Teks yang Diberikan:
<<<<

BOJONEGORO – Dalam dunia birokrasi Indonesia, jabatan bisa berganti, tapi jejaknya sering kali masih tertinggal di meja arsip. Itulah yang kini menimpa Heru Sugiarto, mantan Camat Padangan yang kini menjabat sebagai Kepala Satuan Polisi Pamong Praja (Satpol PP) Kabupaten Bojonegoro.
Belum genap setahun menikmati kursi baru yang berpendingin, Heru harus kembali berurusan dengan penyidik Direktorat Reserse Kriminal Khusus (Ditkrimsus) Polda Jawa Timur. Ia resmi ditetapkan sebagai tersangka kasus dugaan korupsi Bantuan Keuangan Khusus Desa (BKKD) tahun anggaran 2021.
Kasubdit III Tipikor Ditreskrimsus Polda Jatim, AKBP Dewa Putu Prima Yogantara Parsana, membenarkan hal itu. “Benar, sudah kami naikkan statusnya dari saksi menjadi tersangka,” ujarnya singkat, tapi cukup untuk membuat banyak pejabat daerah buru-buru memeriksa dokumen lama mereka masing-masing.
#Babak Lanjutan dari Drama BKKD Padangan
Kasus BKKD di Kecamatan Padangan ini bukanlah episode perdana. Ia adalah semacam “drama berseri” dengan banyak pemeran dan plot twist yang lumayan kompleks. Pada tahun 2023, Pengadilan Tindak Pidana Korupsi (Tipikor) Surabaya sudah lebih dulu menjatuhkan vonis 7 tahun 6 bulan penjara kepada Bambang Soedjatmiko, rekanan proyek yang menjadi pemeran utama pada musim pertama.
Tak berhenti di situ, empat kepala desa — Kades Tebon Wasito, Kades Dengok Supriyanto, Kades Purworejo Sakri, dan Kades Kuncen Mohammad Syaifudin — juga terseret dan masing-masing dijatuhi hukuman 5 tahun penjara.
Kini, penyidik menyebut kasus Heru sebagai split berkas dari perkara sebelumnya. Artinya, ini semacam “side story” yang melibatkan peran lain yang dulu belum sempat disorot kamera hukum. Dalam proses penyidikan, Heru diduga berperan penting saat masih menjabat sebagai Camat Padangan. Ia diduga memperkenalkan rekanan pelaksana proyek kepada para kepala desa penerima bantuan, ikut menandatangani pengajuan anggaran tanpa laporan pertanggungjawaban (LPJ), serta membantu kelancaran proses pencairan dana bantuan.
“Modusnya, tersangka memperkenalkan penyedia kepada desa yang menerima bantuan. Selain itu, tersangka selaku camat menandatangani pengajuan anggaran desa tanpa dokumen LPJ,” tegas AKBP Dewa Putu dalam pernyataannya.
Audit sementara menunjukkan kerugian negara mencapai Rp 1,696 miliar. Angka yang, kalau dijadikan jalan beton desa, bisa menghubungkan beberapa dusun tanpa perlu drama tender ulang. Tapi ya itu tadi, uangnya malah menguap entah ke mana — atau tepatnya, ke siapa.

>>>>

Cuplikan Data:
<<<<

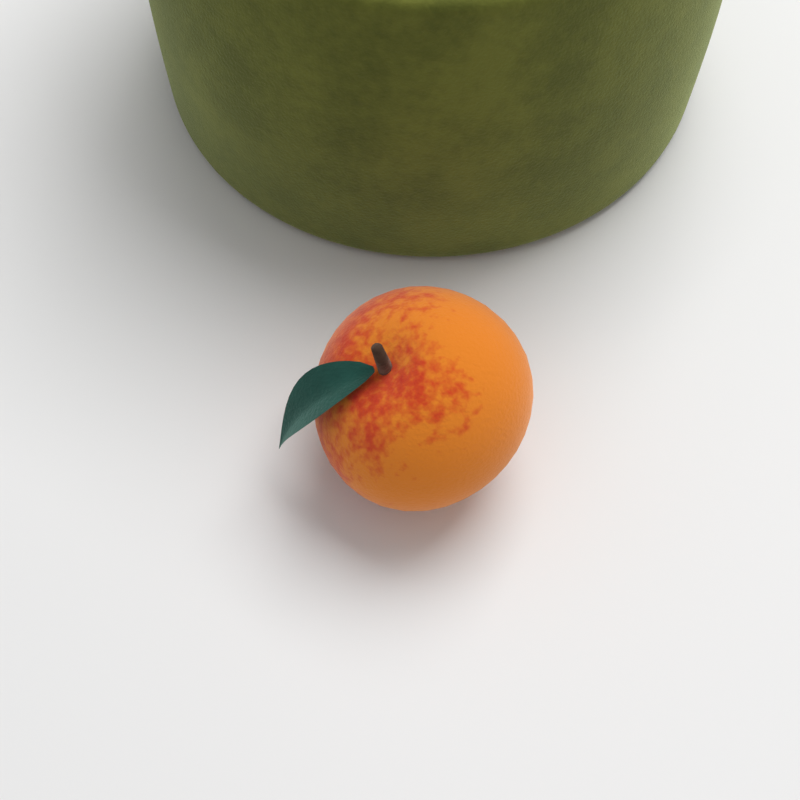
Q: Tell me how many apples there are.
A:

>>>>
<<<<

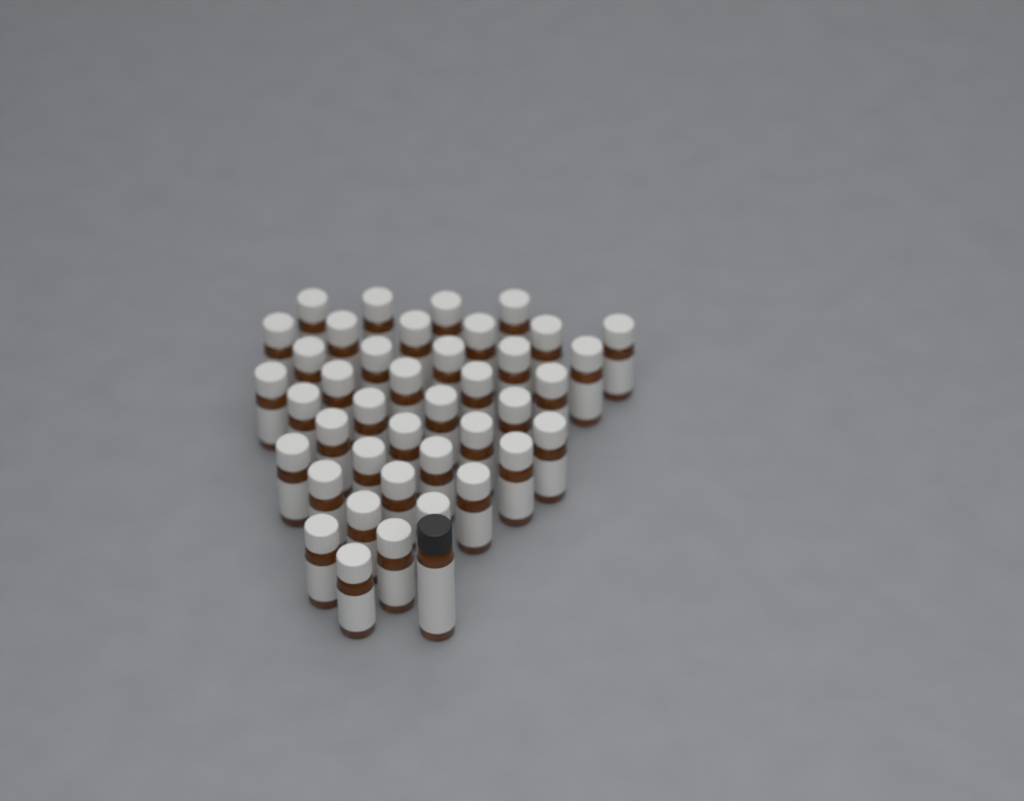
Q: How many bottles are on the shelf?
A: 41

>>>>

Petunjuk dan Ketentuan: Tuliskan kembali tanpa perubahan sedikit pun bagian teks tentang kasus dugaan korupsi BKKD Padangan, mulai dari "BOJONEGORO – Dalam" sampai dengan "lama mereka masing-masing.", termasuk kedua bagian kata tersebut.

Jawaban Tugas:
BOJONEGORO – Dalam dunia birokrasi Indonesia, jabatan bisa berganti, tapi jejaknya sering kali masih tertinggal di meja arsip. Itulah yang kini menimpa Heru Sugiarto, mantan Camat Padangan yang kini menjabat sebagai Kepala Satuan Polisi Pamong Praja (Satpol PP) Kabupaten Bojonegoro.
Belum genap setahun menikmati kursi baru yang berpendingin, Heru harus kembali berurusan dengan penyidik Direktorat Reserse Kriminal Khusus (Ditkrimsus) Polda Jawa Timur. Ia resmi ditetapkan sebagai tersangka kasus dugaan korupsi Bantuan Keuangan Khusus Desa (BKKD) tahun anggaran 2021.
Kasubdit III Tipikor Ditreskrimsus Polda Jatim, AKBP Dewa Putu Prima Yogantara Parsana, membenarkan hal itu. “Benar, sudah kami naikkan statusnya dari saksi menjadi tersangka,” ujarnya singkat, tapi cukup untuk membuat banyak pejabat daerah buru-buru memeriksa dokumen lama mereka masing-masing.